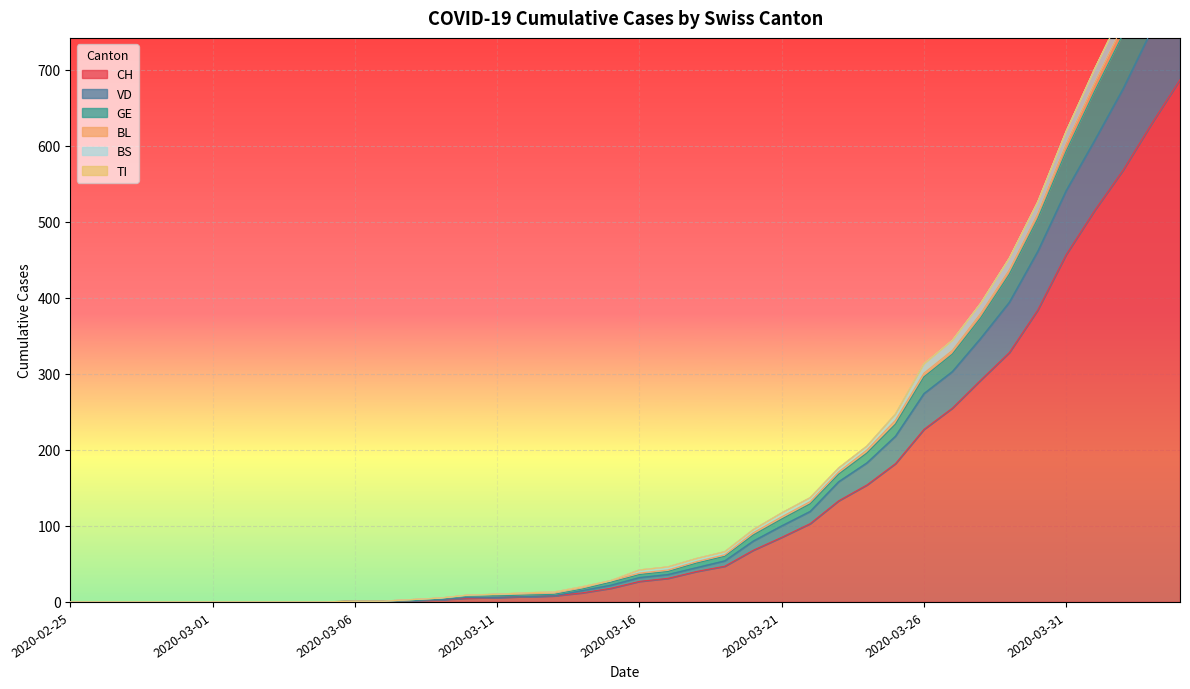

True or false: CH has a value of 26 at 2020-03-15.

False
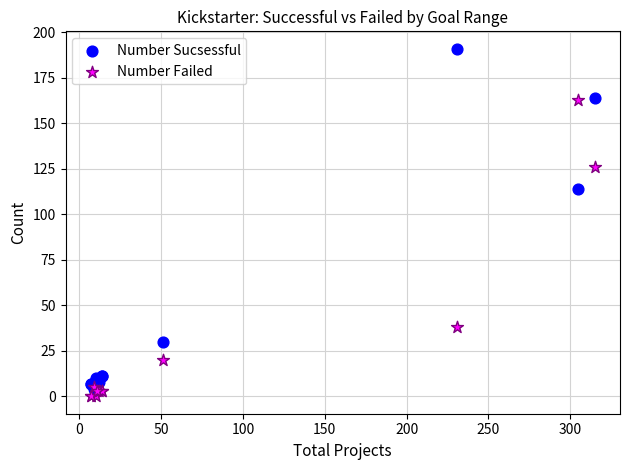

In the Number Sucsessful series, what Y value is closest to 97?

114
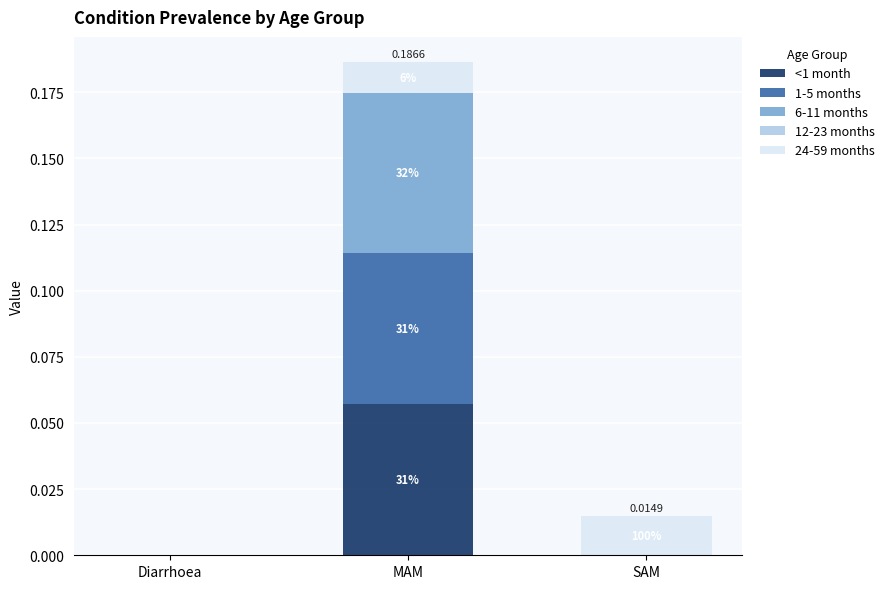

Are the bars horizontal?

No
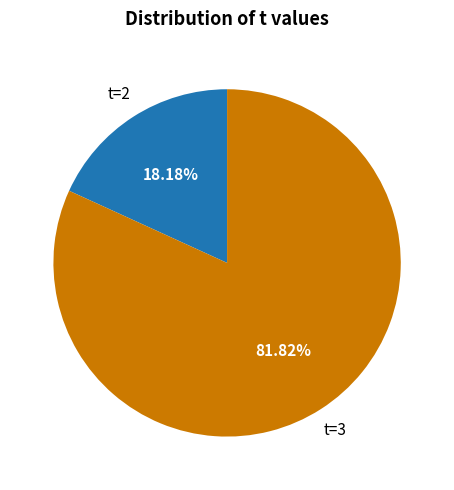

Is the sum of t=2 and t=3 greater than half?

Yes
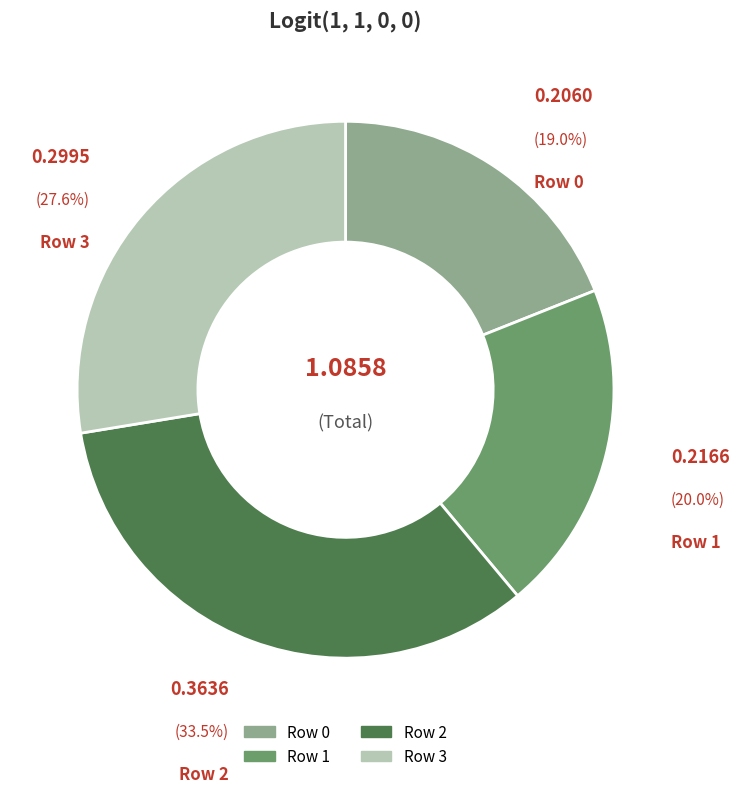

Which category has the smallest portion of the pie?

Row 0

[Try it] Convert the lines above, starting at the one containing "Are the bars horizontal?" and ending at the last line, into a Markdown table with the columns No. and Line. Number each row, skip blank lines, and leave the pictures out.

[Solution to the problem]
| No. | Line |
|---|---|
| 1 | Are the bars horizontal? |
| 2 | No |
| 3 | Is the sum of t=2 and t=3 greater than half? |
| 4 | Yes |
| 5 | Which category has the smallest portion of the pie? |
| 6 | Row 0 |